### Page extract
Caldillo, is a favorite Mexican steak soup. Full of strips of steak, green chiles, chunks of potatoes in a soul-warming broth. This steak soup is a perfect main dish to keep winter’s chill at bay.
Caldillo is a spicy, hearty green chile steak Mexican steak soup perfect for the cold weather.
Earthy spices, filling ingredients and easy preparation make it a satisfying family favorite recipe!
Make it on the stovetop or in the Instant Pot.
Any way you make it will develop rich deep soul-warming flavor.
What is Cadillo?
Caldillo, or Mexican Green Chile Steak Soup is a hearty soup recipe.
It’s really more of a stew with hearty strips of London Broil, potatoes, and rich smoldering spices of cumin, chili powder and garlic.
Mexican Steak Soup Ingredients
- London Broil steak or Sirloin steak
- Olive Oil
- White Distilled Vinegar
- All-Purpose Flour (regular or gluten-free)
- Garlic Powder
- ground Cumin
- ground Black Pepper
- ground Chipotle Chile Powder (regular chili powder may be substituted)

### Task set
1. Translate this sentence from the Caldillo recipe into Spanish: "It's really more of a stew with hearty strips of London Broil, potatoes, and rich smoldering spices of cumin, chili powder and garlic."
2. Go on with the Caldillo recipe above, starting right after its last line.

### Dataset entries

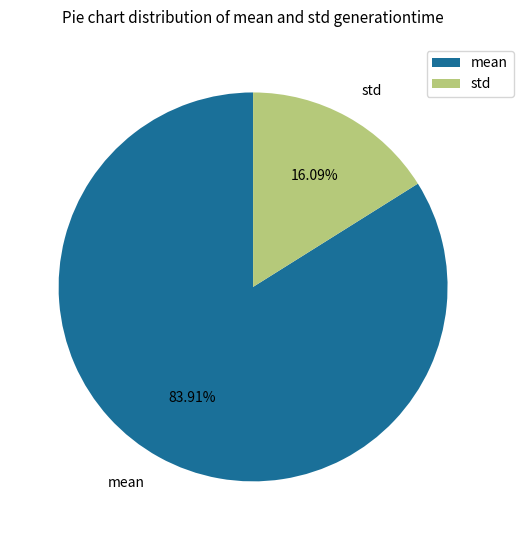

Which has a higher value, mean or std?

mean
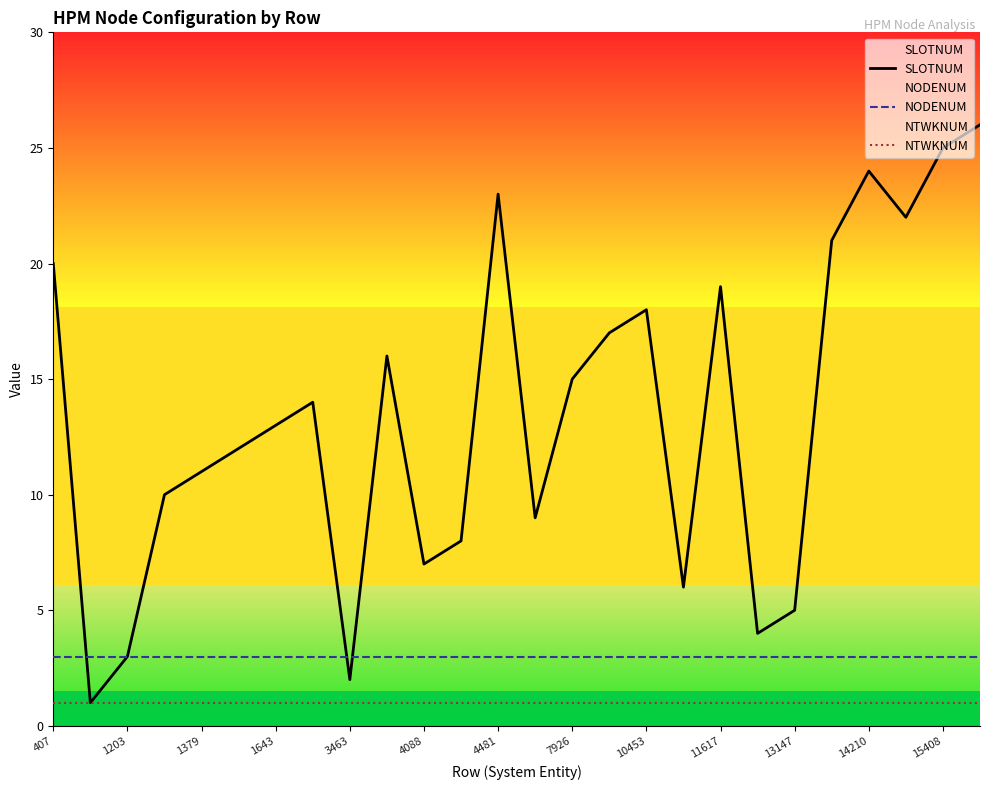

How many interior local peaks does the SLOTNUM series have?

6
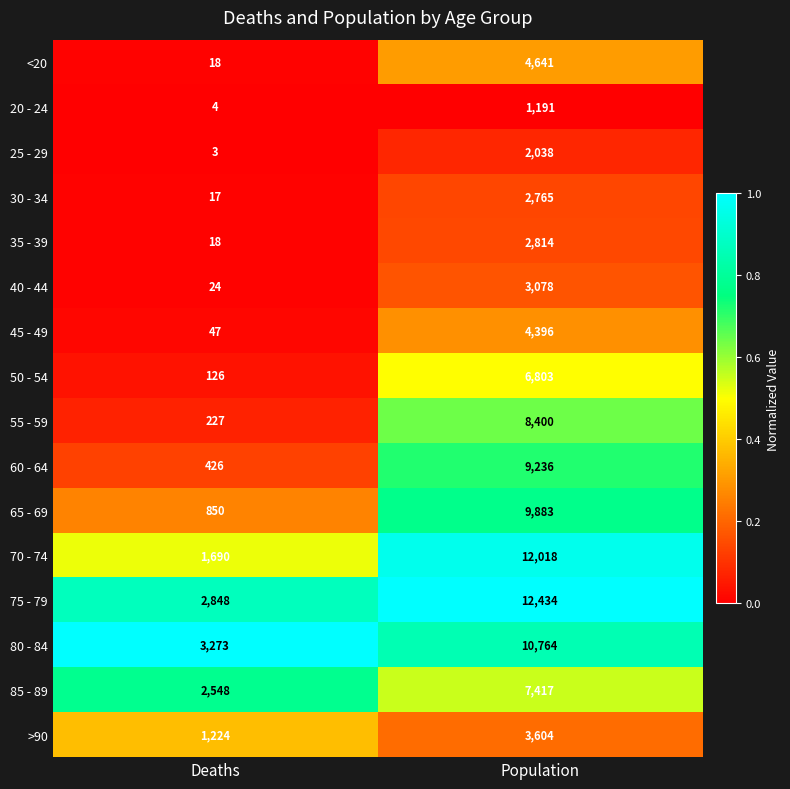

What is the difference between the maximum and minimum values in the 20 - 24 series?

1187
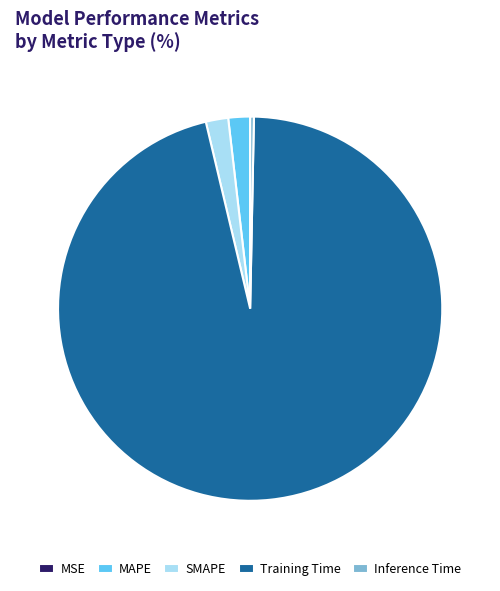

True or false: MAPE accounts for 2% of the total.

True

### Results of the tasks
1. En realidad es más bien un guiso con abundantes tiras de London Broil, papas y especias intensas y ahumadas de comino, chile en polvo y ajo.

2.
- Beef Stock
- Yellow Onion
- canned Diced Tomatoes
- canned Mild Green Chilies
- Potatoes
Ingredient Notes
London Broil steak
London Broil is used in this steak soup.
It’s the top pick for the flavor, texture and that it would tenderize as the soup simmered for a few hours.
It is an affordable cut of meat and comes from the same area where Round Steak originates.
It does not contain much marbling or fat.
My butcher pointed out that due to its appearance people often mistake it for the type of steak to be grilled and served as a whole individual steak.
This does not favor the best qualities of London Broil.
It is perfect for longer cooking and should always be sliced across the grain.
If London Broil is not available, Sirloin Steak can be substituted.
Flour
Regular all-purpose flour may be used or a gluten-free flour blend.
The purpose of the flour is to help the spices stick to the steak and add slight thickening to the soup.
Chili Powder
This recipe calls for Chipotle Chile Powder. This specific type of chili powder adds an earthy, smoky flavor along with spiciness.
Chipotle chile powder should be available in most spice sections at the grocery store or online.
If unavailable regular chili powder may be substituted.
Green Chilies
Using canned green chilies saves time and they are also already cooked giving the best flavor.
The original recipe calls for using canned roasted whole green chilies, sliced lengthwise.
TIME SAVING TIP: I have also used diced Mild Green Chilies. The flavor is the same and there is no preparation involved!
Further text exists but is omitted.